Alerts should summarise; detail is one click away.

The pattern

An alert payload should fit on a phone screen: service name, customer impact, severity, runbook link. Detail (full stack traces, dashboards, raw metric values) belongs one click away, not in the page itself. The on-call reads the summary at 3am, decides to engage or not, and opens details once at a laptop.

• Phone-screen budget. Service, customer impact, severity, runbook link; that’s it.
• Detail one click away. Stack traces, dashboards, raw metric values not in the page itself.
• Read at 3am, decide to engage. The summary is the engage-or-not decision surface.
• Detail at the laptop. The on-call opens the linked dashboard once they’re ready to investigate.

What a good summary looks like

The good summary is structured. “checkout-api: p99 latency 1.2s, SLO 200ms, 4% error rate spike. Started 14:32 UTC. Runbook: <link>”. Five clauses (service, what, by how much, when, where to look), one line each, no emoji or decorative text or apologies because the on-call needs information not tone.

• Five-clause structure.

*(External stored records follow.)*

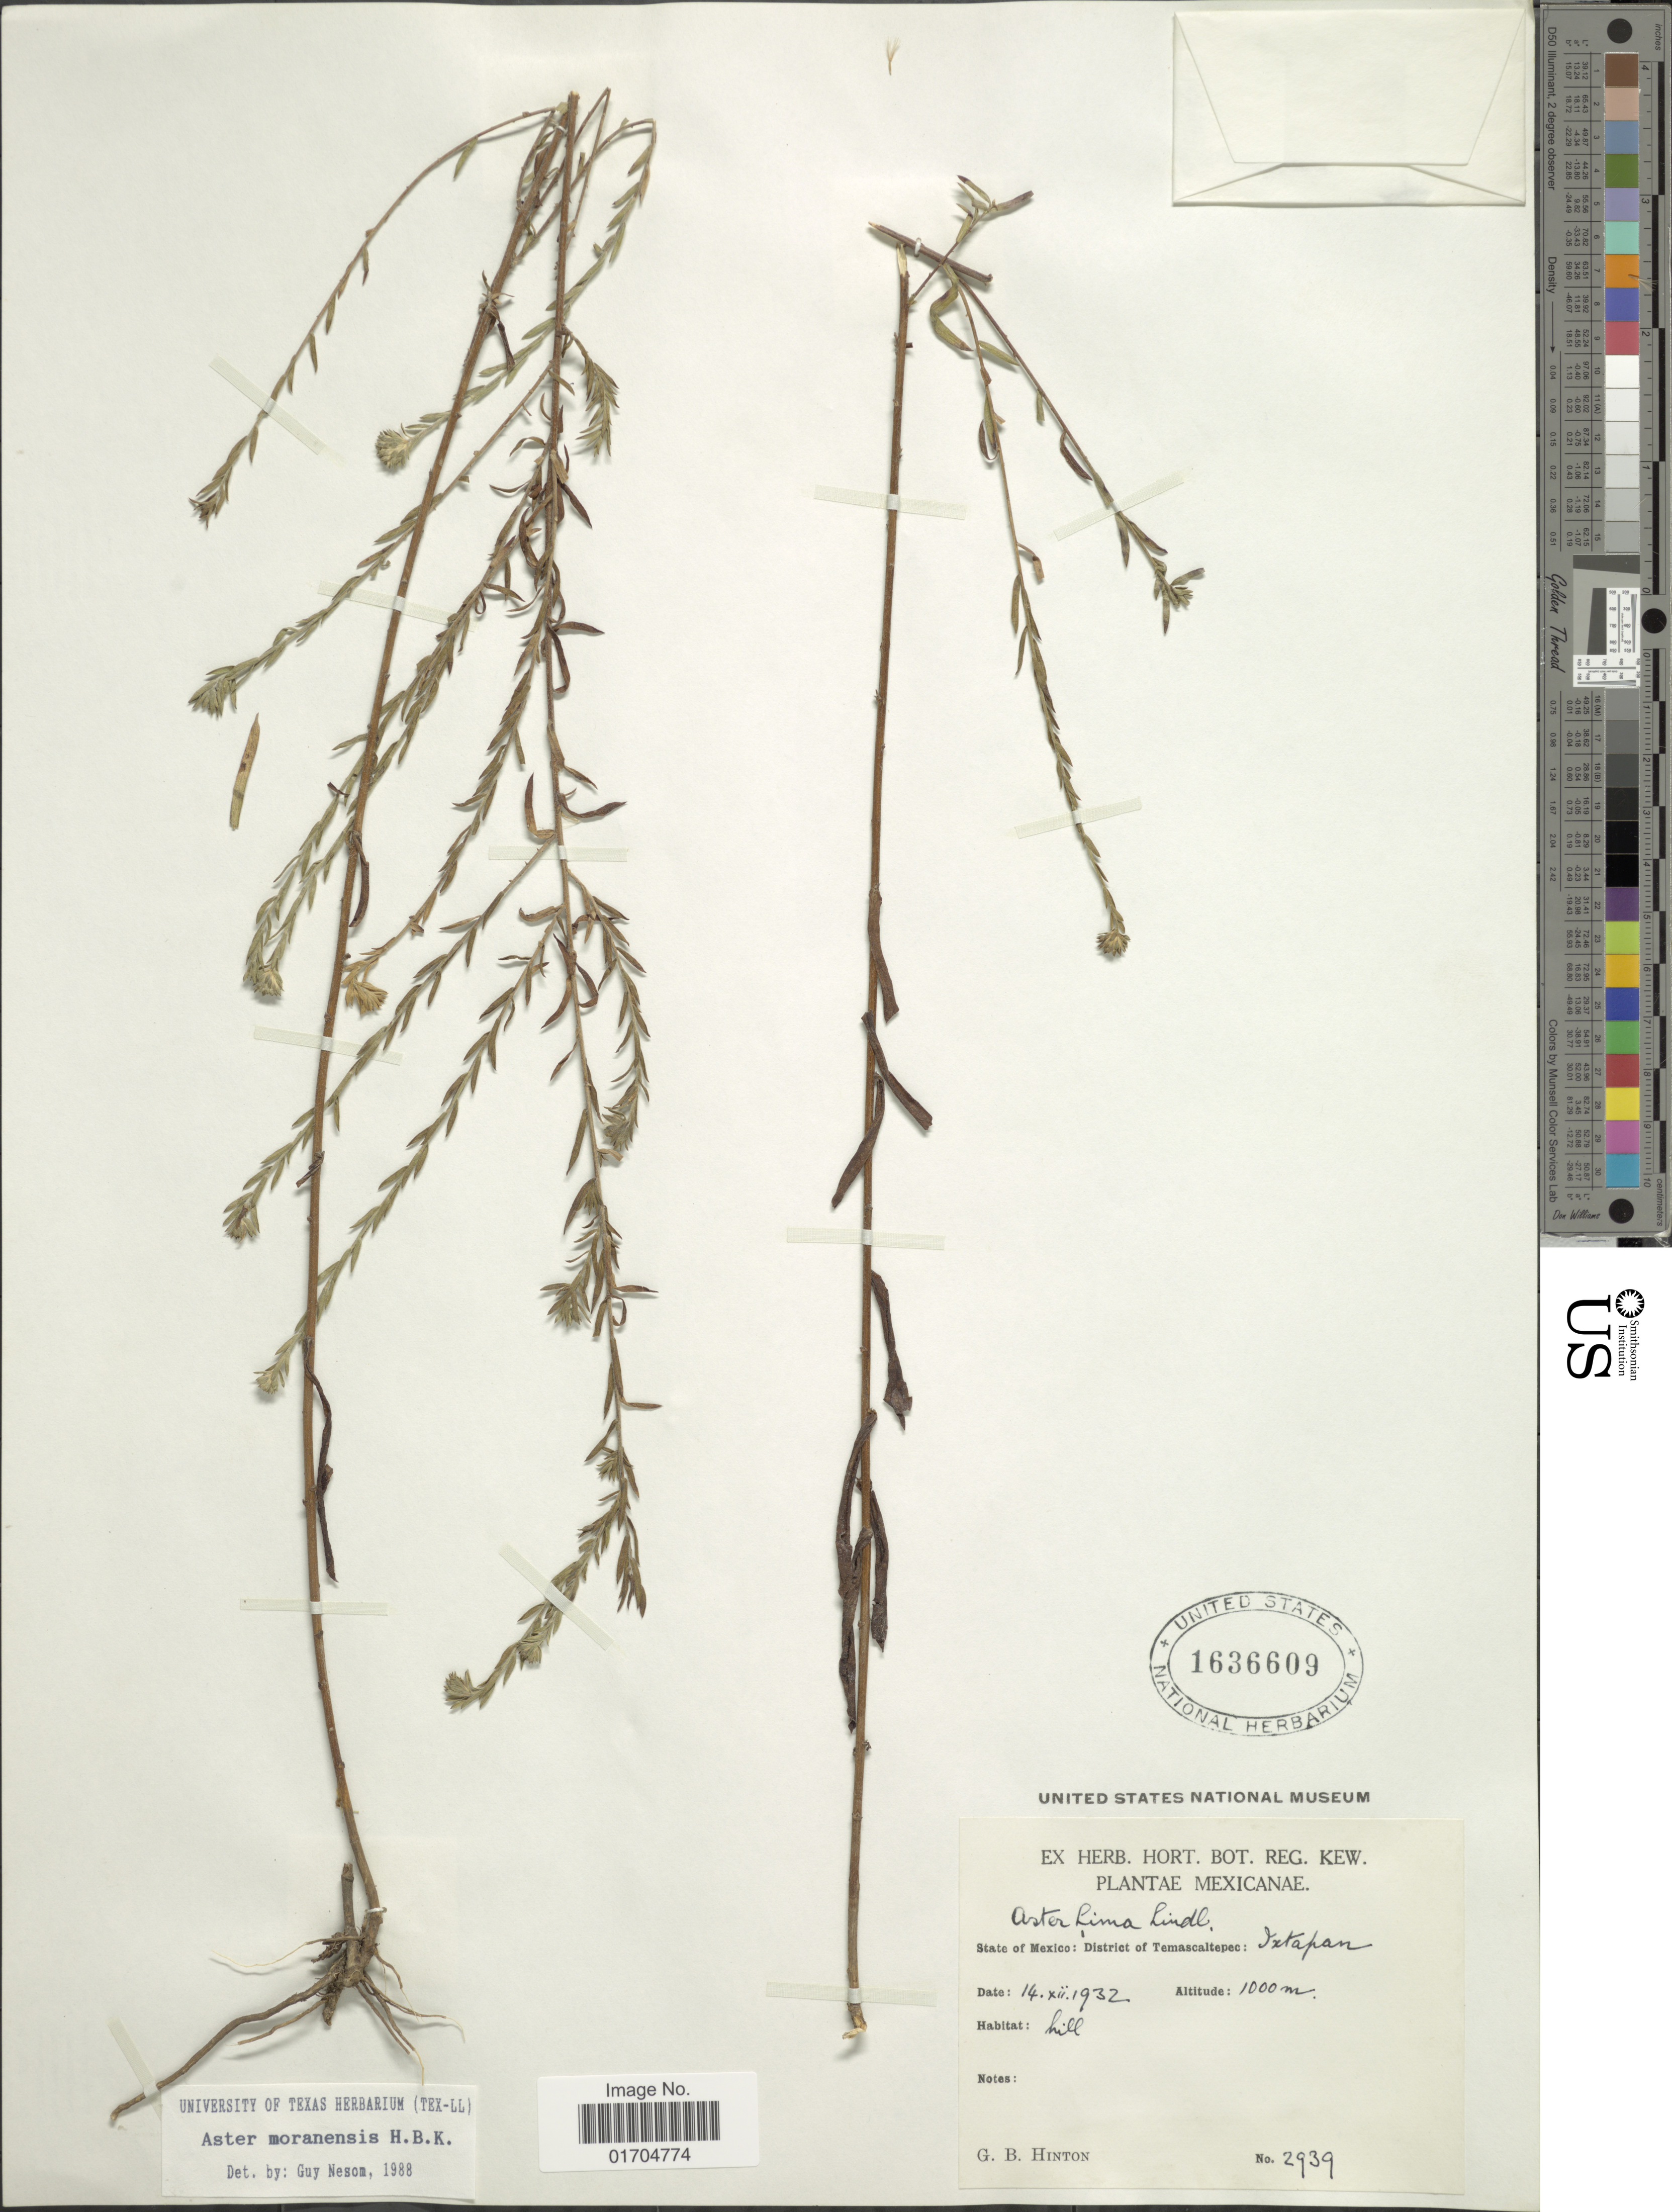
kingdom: Plantae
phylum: Tracheophyta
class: Magnoliopsida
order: Asterales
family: Asteraceae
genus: Symphyotrichum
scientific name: Symphyotrichum moranense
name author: (Kunth) G.L. Nesom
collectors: G. B. Hinton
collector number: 2939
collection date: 1932-12-14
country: Mexico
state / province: México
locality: District of Temascaltepec: Ixtapan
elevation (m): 1000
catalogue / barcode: US 1636609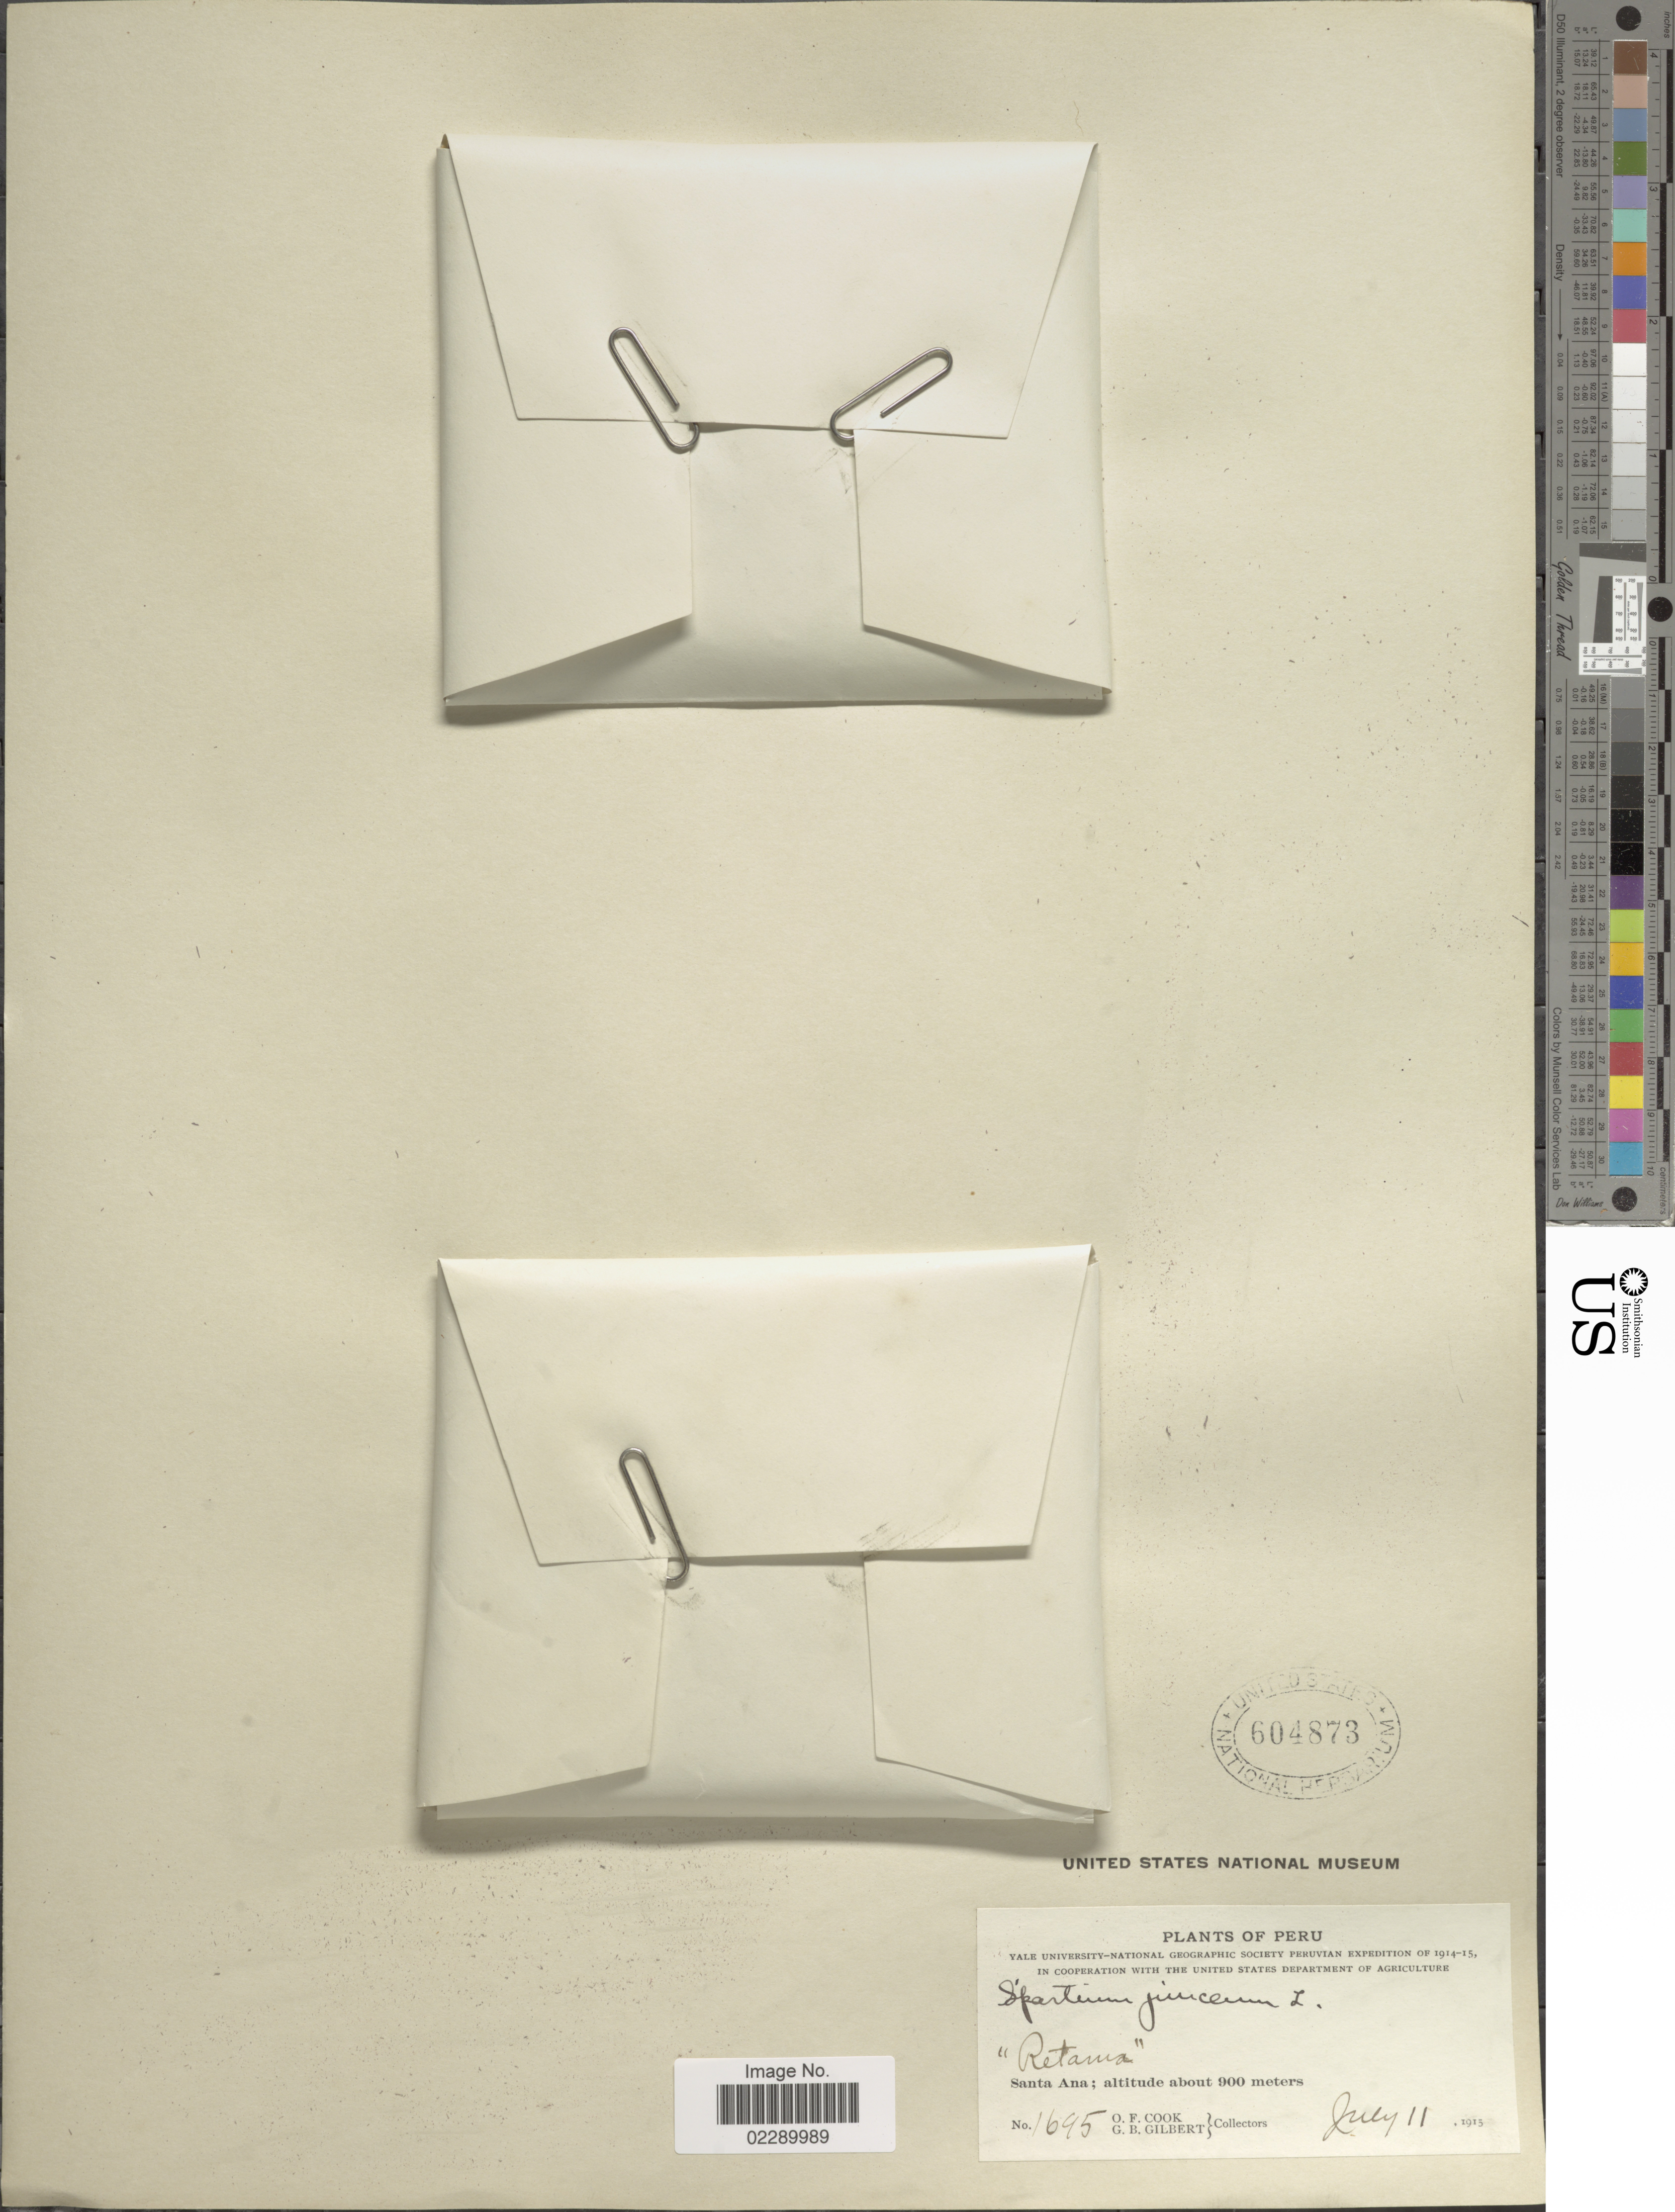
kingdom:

Service, what, by how much, when, where to look; one line each.
• Concrete example. “checkout-api: p99 latency 1.2s, SLO 200ms, 4% error rate spike. Started 14:32 UTC. Runbook”.
• No emoji or decoration. Information, not tone; the on-call needs to act, not be entertained.
• Per-template enforcement. The five-clause shape committed to the alert template; supports consistency.

What good detail looks like

Detail is pre-rendered links. Linked dashboard with the relevant time range pre-selected (Datadog and Grafana support this via URL parameters); recent deploys (Argo CD events, GitHub Actions runs) so the on-call knows if a change preceded the alert; top affected endpoints, top customers, current load, all derivable from APM data and pre-rendered into the link.

• Linked dashboard with time range. Datadog and Grafana support URL parameters for time range and filters.
• Recent deploys included. Argo CD events, GitHub Actions runs; the on-call needs to know if a change preceded.
• Top-N derivable. Top endpoints, top customers, current load; pre-render from APM into the link.
• Per-link freshness. The link parameters update with the alert time; the dashboard opens to the right context.

Anti-patterns

Three anti-patterns survive too long. Alerts that paste 200 lines of stack trace into the payload (mobile clients truncate, hiding the actual error); alerts that say “see Datadog” without a deep link (forces 5 manual steps at 3am); alerts with 12 fields all in the same priority (the eye doesn’t know where to land).

• Stack trace in payload. 200 lines pasted; mobile clients truncate; actual error is hidden.
• “See Datadog” without deep link. Forces 5 manual steps at 3am.
• 12 equal-priority fields. Eye doesn’t know where to land; the summary fails.
• Per-anti-pattern lint. CI catches the common anti-patterns; the discipline lives in the linter.

Apply this week

The application is concrete. Pick your 3 most-paged alerts and rewrite each summary to fit one phone screen; move detail to a linked dashboard with pre-set time range and filters; test on a phone (not a monitor) because the page is read on a phone first, every time.

• Pick top 3 most-paged. Rewrite summaries to fit one phone screen; the highest-leverage change.
• Move detail to dashboard. Pre-set time range and filters; the link does the work.
• Test on phone. The page is read on a phone first; the laptop view is secondary.
• Per-week three-alert cycle. Three alerts per week; supports a steady migration to the new pattern.